GOP Willing To Compromise On Military Funding; What Say The Democrats?

“All options are on the table” say many GOP lawmakers. When they then walked out of the debt talk meeting last week it drew the ire of some. The question to many was, “How can all options seriously be on the table when you barely take a seat long enough to consider them? My fellow editor, Jeff, posted his thoughts on that last week.

Looking at the numbers, there is simply no way we can “grow” our way out of this problem. And spending cuts alone will not, I repeat will not, solve our long term debt problems. Spending cuts are needed, but so are tax increases. The adult conversation should be on how we go about doing this right. We can’t cut spending (with an axe under the Ryan plan) and raise taxes suddenly. We need to phase both in over time (short, medium and long term), allowing the economy to recover first. We need a short term fix and many long term-realistic-solutions. But we’re not getting it right now.

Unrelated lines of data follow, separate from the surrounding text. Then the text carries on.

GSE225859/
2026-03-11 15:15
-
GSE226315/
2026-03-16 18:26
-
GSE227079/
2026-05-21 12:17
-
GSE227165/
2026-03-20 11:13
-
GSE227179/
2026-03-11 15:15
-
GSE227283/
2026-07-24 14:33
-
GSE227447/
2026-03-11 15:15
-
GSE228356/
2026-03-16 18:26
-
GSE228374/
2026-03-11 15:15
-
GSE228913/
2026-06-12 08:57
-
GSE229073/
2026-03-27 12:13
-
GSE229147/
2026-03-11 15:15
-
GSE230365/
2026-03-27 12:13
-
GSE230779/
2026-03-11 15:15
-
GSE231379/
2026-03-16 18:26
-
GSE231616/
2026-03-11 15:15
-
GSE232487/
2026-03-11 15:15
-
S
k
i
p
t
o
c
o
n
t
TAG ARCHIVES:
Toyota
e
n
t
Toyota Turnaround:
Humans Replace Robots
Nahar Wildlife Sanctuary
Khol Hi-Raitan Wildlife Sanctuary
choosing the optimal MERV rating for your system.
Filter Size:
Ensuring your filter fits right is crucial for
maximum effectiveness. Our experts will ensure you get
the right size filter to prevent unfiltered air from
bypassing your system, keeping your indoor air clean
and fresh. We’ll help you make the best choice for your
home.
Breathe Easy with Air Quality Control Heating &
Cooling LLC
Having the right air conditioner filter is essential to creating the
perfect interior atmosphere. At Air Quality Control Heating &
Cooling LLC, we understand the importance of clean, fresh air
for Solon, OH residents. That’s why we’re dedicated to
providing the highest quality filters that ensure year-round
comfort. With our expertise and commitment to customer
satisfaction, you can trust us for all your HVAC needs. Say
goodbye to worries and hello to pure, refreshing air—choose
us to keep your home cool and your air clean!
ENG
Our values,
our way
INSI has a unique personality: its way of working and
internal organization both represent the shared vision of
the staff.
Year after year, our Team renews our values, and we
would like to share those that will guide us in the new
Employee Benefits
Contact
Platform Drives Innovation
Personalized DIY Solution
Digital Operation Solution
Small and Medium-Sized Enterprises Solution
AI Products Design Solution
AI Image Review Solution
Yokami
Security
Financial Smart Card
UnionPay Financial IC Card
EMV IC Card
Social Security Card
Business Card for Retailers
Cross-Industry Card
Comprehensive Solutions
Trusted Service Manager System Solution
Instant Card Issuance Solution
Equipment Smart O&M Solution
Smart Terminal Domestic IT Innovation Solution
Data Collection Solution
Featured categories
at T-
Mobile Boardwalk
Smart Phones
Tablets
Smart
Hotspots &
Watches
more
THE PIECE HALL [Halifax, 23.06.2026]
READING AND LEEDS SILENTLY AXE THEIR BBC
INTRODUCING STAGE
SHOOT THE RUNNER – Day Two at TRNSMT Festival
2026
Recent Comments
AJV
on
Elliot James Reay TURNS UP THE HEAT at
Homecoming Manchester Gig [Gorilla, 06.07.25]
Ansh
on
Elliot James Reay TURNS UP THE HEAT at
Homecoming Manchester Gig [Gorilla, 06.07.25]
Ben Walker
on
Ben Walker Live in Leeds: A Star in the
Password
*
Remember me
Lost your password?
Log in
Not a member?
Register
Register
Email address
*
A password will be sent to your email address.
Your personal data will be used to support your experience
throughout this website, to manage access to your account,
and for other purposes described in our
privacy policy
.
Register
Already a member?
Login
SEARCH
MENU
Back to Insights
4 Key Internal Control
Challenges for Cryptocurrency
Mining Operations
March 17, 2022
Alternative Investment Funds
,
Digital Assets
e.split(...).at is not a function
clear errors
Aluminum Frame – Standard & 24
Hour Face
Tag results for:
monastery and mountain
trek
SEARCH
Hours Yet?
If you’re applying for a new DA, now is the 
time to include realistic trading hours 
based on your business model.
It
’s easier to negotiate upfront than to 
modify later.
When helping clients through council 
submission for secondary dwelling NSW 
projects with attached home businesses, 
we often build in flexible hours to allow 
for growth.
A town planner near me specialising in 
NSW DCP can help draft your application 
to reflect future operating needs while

I don’t want to say that these reactions are a rush to judgment anymore than I want to defend politicians whose first priority is to do what is politically expedient.

But this looks like a case of calling one’s bluff. If the Democrats were only interested in both taxes and the debt limit, as opposed to real cuts, then the Republican lawmakers would hardly be doing their job if they didn’t protest. The Republican’s want dollar-for-dollar matching: cuts in dollars equal to taxes or debt ceiling increase. That to me is responsible.

To show they are serious, many lawmakers are willing to kick the sacred cow. The GOP for the first time in a long time is willing to cut the military budget which is currently at 5% of GDP (that’s actually up one percentage point since the Bush years). To give that number life, that’s roughly half of all military spending in the world. The Pentagon Budget was $693 Billion in 2010. In real dollars that’s more than we spent during the Cold War and Vietnam.

It is in no doubt that our military budget is bloated. But so is the entire system of discretionary spending. Also worth noting, military spending is an actual Constitutional obligation unlike most other programs footed by tax dollars. Nonetheless, our debt is troubling. Our economy is shaky and if all options are on the table then military spending is a must. Are the Democrats willing to slaughter some of their sacred cows in return?


The White House has offered nearly $1 trillion in cuts to domestic agencies over the next decade and $300 billion more from security agencies. But House Majority Leader Eric Cantor (R-Va.) pressed for as much as $1.7 trillion in cuts. And he wanted an overall cap on spending that would leave the door open to slashing the entire sum from domestic programs — such as education, food safety, health research and criminal justice — when lawmakers draft spending bills next spring.”Everything is on the table,” Cantor said in an interview afterward. But the decision on how much to cut defense “belongs in the appropriations process.”

White House budget director Jack Lew objected, and the meeting grew heated. Democrats said they could never support a package that targets only social programs and extracts no pain from the military, big business or the wealthy.

Well that isn’t the case anymore. So Dems, now what?